O’Ryan had a great deal on his mind in early August 1917 as he planned the logistics of sending his division to South Carolina. He also waited Senate confirmation of his Federal commission in the National Army that would allow him to remain in command.
The division’s departure was being postponed for three weeks, perhaps even into early September, due to shortages of guns, blankets, uniforms, and other accoutrements necessary to provision 27,000 men. Also, there was still a shortage of men to fill the ranks. Mayor John Purroy Mitchel and his Committee on National Defense were holding rallies across the boroughs to raise men for the Army and other service branches. Part of the problem was that many men from New York State had rushed out and joined the Regular Army, not the state militia that would eventually be federalized and made part of the National Army. It gives a sense of the challenges that Newton Baker and the War Department had to contend with.

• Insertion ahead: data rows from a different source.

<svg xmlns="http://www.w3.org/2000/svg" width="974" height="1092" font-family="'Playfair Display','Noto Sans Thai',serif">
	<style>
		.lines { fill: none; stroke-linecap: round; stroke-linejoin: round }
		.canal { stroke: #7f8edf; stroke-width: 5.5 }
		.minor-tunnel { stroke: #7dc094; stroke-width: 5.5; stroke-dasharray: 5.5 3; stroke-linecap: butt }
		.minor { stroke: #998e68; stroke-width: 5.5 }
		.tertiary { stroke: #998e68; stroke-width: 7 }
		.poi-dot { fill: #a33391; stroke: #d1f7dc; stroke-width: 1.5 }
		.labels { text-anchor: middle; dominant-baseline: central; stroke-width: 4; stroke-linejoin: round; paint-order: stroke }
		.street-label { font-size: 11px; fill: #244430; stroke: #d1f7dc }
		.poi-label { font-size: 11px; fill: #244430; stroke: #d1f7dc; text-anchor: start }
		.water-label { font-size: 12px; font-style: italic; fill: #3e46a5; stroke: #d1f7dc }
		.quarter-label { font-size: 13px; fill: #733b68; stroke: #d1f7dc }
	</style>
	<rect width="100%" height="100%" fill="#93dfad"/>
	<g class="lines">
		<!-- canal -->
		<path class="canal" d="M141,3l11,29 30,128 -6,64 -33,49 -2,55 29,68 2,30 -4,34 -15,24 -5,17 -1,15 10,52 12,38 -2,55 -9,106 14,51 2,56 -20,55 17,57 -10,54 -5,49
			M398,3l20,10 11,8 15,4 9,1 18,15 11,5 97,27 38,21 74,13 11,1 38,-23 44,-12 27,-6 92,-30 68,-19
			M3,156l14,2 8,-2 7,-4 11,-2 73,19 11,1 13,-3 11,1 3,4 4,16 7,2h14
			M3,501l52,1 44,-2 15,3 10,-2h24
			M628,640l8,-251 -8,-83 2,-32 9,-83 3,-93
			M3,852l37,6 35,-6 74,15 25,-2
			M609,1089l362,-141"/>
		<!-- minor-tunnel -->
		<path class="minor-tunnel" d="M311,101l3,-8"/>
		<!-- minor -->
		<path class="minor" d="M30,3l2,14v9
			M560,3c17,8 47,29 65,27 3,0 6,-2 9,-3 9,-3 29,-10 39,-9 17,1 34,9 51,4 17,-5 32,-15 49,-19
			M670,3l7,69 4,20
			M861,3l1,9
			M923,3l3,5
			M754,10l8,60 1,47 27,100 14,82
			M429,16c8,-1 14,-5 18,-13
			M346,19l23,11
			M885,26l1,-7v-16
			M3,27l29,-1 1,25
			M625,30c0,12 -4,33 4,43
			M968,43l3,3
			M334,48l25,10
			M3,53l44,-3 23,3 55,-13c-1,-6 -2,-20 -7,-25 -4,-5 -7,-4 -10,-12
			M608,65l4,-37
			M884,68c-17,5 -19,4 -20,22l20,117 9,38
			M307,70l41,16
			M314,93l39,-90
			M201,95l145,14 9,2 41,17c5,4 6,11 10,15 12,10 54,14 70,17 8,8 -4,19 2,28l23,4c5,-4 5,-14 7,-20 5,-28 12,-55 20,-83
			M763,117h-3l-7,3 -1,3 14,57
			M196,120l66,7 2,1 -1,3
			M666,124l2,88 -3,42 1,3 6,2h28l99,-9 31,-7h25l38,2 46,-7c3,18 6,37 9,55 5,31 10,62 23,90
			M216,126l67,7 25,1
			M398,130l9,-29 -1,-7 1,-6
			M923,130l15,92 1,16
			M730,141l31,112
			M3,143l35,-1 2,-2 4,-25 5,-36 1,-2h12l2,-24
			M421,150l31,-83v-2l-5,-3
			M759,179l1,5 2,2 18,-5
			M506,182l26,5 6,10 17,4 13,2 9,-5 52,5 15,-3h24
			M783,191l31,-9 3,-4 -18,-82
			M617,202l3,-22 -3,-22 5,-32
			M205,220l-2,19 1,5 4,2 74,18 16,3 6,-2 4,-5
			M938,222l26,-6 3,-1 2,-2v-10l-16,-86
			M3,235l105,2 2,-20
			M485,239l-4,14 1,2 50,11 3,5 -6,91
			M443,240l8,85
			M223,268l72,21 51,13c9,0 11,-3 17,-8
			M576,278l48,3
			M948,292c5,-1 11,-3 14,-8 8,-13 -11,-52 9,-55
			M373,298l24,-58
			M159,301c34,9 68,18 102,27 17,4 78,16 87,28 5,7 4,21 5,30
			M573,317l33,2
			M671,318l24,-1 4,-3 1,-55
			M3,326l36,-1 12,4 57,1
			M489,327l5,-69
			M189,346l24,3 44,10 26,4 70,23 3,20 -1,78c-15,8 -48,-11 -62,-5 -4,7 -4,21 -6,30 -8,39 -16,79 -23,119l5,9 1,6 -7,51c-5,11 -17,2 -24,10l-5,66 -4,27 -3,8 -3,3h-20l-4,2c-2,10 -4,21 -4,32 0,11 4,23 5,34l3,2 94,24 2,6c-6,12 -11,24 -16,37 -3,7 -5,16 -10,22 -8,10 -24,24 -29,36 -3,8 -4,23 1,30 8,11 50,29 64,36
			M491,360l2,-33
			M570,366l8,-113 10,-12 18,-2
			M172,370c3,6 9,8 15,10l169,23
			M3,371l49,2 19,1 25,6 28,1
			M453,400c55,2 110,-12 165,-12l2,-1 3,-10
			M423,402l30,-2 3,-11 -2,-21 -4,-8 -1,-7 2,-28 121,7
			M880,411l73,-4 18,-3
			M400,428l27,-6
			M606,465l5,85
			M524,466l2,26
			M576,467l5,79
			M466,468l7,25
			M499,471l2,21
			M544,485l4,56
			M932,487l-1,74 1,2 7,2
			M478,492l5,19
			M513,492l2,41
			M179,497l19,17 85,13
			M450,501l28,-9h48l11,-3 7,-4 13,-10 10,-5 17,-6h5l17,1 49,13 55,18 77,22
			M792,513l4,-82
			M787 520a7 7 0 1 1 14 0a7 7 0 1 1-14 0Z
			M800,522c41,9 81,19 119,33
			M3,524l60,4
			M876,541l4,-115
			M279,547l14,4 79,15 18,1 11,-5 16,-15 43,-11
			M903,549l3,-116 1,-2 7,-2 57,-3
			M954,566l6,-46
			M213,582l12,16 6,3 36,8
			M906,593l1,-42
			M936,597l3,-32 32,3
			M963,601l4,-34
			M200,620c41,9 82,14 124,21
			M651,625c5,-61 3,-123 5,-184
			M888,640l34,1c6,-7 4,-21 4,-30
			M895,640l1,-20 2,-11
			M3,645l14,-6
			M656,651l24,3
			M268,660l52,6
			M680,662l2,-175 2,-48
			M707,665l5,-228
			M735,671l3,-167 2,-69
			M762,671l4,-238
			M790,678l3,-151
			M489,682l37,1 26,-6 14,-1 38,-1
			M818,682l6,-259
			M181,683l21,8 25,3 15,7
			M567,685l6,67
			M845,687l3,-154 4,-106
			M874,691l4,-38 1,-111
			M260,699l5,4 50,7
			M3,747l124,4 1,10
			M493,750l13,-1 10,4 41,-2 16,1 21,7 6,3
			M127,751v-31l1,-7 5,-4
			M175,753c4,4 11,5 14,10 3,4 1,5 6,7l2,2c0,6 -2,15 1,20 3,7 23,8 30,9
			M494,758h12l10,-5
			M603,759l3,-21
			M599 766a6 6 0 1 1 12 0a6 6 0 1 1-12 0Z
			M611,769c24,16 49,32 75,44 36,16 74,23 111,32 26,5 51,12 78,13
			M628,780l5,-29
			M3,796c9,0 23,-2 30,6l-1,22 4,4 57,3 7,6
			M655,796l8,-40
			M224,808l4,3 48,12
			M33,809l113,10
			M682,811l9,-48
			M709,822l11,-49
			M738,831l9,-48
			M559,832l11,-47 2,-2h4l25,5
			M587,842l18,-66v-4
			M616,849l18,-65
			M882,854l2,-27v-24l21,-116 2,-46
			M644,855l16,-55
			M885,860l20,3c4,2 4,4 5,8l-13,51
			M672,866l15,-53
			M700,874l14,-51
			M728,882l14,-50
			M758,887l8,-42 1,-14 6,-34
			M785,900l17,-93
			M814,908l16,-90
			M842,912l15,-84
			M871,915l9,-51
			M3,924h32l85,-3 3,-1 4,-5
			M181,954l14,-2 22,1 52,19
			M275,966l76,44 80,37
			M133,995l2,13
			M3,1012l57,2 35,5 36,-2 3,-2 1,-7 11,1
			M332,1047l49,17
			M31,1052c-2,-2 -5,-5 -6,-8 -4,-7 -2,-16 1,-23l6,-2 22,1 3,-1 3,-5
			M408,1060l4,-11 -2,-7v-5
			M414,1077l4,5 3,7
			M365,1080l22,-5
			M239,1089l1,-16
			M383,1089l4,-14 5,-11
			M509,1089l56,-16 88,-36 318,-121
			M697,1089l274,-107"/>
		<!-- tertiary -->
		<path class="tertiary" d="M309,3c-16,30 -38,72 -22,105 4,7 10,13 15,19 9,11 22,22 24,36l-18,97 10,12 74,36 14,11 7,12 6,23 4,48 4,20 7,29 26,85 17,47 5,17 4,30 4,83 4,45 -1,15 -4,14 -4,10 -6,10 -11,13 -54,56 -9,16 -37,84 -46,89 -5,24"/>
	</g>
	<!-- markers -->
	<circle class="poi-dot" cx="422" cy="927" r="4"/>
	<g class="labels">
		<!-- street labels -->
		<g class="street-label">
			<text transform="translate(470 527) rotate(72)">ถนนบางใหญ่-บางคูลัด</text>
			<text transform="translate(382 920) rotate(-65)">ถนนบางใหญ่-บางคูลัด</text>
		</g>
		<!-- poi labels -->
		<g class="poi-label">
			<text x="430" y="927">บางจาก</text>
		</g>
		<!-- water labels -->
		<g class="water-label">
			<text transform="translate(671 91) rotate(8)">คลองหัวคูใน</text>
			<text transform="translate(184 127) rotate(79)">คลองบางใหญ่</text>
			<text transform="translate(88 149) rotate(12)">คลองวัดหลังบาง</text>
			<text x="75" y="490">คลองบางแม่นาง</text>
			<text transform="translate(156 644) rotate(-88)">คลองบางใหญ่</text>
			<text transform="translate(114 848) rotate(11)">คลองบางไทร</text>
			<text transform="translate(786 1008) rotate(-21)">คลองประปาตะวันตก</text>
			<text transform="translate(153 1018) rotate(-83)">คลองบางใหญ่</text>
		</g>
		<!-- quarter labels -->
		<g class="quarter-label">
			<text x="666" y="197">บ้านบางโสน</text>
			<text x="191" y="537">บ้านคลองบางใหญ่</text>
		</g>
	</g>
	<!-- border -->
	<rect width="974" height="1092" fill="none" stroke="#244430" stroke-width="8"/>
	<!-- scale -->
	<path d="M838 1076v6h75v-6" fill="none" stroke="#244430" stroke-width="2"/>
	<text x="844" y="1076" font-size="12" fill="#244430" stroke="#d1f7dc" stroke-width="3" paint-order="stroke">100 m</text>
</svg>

Even the 27th Division’s senior leadership was tenuous. Major General John F. O’Ryan had commanded the unit since 1912, but that was when it was still the 6th Division and part of the state militia. Once Wilson federalized the militias, the generals of these state units had to be confirmed by the United States Senate. Wilson planned to send the names of these 120 or so senior officers to Capitol Hill sometime in mid-August. Most people assumed O’Ryan would remain in command, but until the Senate voted that was not a certainty.